Now it’s your turn to build a model. For the model selection, consider all relevant variables in the data set as potential predictors, regardless of whether they’re in the model in the FiveThirtyEight article.

  1. Use backward model selection with AIC as the selection criteria to choose a candidate model. Add include = FALSE in the header of the code chunk with the model selection code, so the step-by-step output does not print in the knitted PDF.

    • Which variable was removed in the first step of the selection process?
    • Neatly display the model selected by backward selection using 3 digits.
  2. Next, use forward model selection with BIC as the selection criteria to choose a candidate model.

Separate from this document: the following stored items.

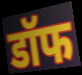
डॉफ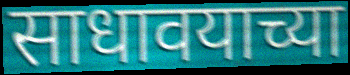
साधावयाच्या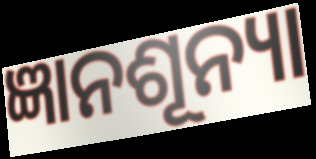
ଜ୍ଞାନଶୂନ୍ୟା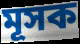
মূসক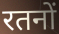
रतनों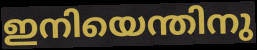
ഇനിയെന്തിനുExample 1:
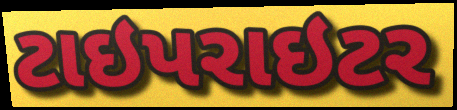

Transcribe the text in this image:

ટાઇપરાઇટર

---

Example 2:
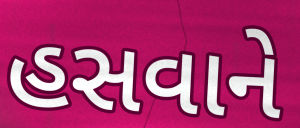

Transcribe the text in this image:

હસવાને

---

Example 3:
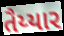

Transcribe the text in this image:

તૈય્યાર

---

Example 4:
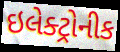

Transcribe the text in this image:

ઇલેક્ટ્રોનીક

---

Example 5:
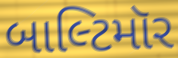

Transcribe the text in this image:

બાલ્ટિમૉર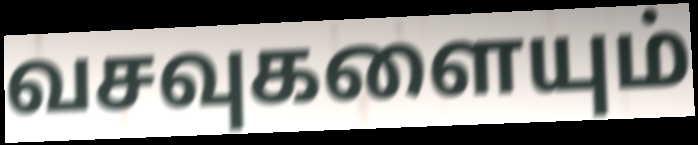
வசவுகளையும்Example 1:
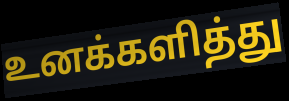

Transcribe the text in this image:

உனக்களித்து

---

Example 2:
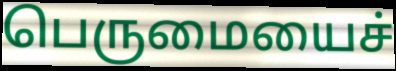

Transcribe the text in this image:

பெருமையைச்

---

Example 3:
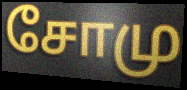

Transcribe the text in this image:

சோமு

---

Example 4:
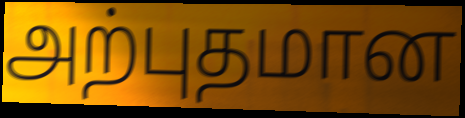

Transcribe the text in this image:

அற்புதமான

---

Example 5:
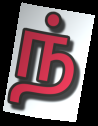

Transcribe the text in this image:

ந்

Add include = FALSE in the header of the code chunk with the model selection code, so the step-by-step output does not print in the knitted PDF.

    • Which 2 variables are included in the model after the second step?
    • Neatly display the final model selected by forward selection using 3 digits.
  3. There are some variables selected by the model selection procedure in Exercise 2 that were not included in the selection procedure in Exercise 3. Use a Nested F test to determine if there is evidence that at least one of the additional variables selected in Exercise 2 are useful predictors of win percentage. Use \(\alpha = 0.05\).

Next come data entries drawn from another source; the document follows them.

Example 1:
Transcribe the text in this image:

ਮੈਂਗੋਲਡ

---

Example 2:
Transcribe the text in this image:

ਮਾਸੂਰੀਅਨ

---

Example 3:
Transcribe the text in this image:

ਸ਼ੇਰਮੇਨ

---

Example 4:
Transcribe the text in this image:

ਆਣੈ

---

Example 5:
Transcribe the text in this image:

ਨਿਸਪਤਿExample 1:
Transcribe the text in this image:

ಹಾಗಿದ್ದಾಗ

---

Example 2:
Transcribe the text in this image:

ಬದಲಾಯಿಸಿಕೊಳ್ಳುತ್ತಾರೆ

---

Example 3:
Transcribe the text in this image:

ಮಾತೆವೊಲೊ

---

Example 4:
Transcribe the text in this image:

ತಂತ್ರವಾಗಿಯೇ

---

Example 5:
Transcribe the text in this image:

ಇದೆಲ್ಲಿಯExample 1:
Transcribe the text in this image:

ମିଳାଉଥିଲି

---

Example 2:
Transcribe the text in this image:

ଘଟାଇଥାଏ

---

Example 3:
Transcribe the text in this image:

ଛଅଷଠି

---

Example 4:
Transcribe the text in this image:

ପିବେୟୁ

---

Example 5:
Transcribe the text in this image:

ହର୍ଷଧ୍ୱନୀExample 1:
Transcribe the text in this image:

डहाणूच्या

    • State the null and alternative hypotheses in statistical notation.
    • Display the output from the Nested F test.
    • State your conclusion in the context of the data.
  4. Let’s use model summary statistics to choose the model that is the best fit for the data - either the model selected in Exercise 2 or the model selected in Exercise 3. Briefly explain your choice using appropriate model summary statistic, \(R^2\) or Adjusted \(R^2\), to support your response.

  5. Use the model chosen in the previous exercise:

    • Describe the type of candy whose expected win percentage is represented by the intercept.
    • Interpret the coefficient of chocolate in the context of the data.
  6. Plot the relationship between the sugar percentile and win percentage with the points colored based on whether the candy has crisped rice, wafers or cookie. Include lines on the plot to more clearly see the relationship between sugar percentile and win percentage based on whether the candy has crisped rice, wafers or cookie.

    • Does there appear to be an interaction between sugar percentile and whether the candy has crisped rice, wafers or cookie? Briefly explain your response.
  7. Add the interaction between sugarpercent and crispedricewafer to the model selected in Exercise 5. Neatly display the updated model using 3 digits.

    • Interpret the effect of sugar percentile on win percentage for candy that does have crisped rice, wafers or cookie.
  8. Is there evidence that the effect of sugar percentile differs based on whether candy has crisped rice, wafers or cookie? Briefly explain, including the results used to make the determination.

  9. Use the model to describe what generally makes a good candy, i.e. one with a high win percentage.

Submission

There should only be one submission per team on Gradescope.

Grading (50 pts)


Component Points
Ex 1 - 10 45
Workflow & formatting 5

Grading notes:

There should only be one submission per team on Gradescope.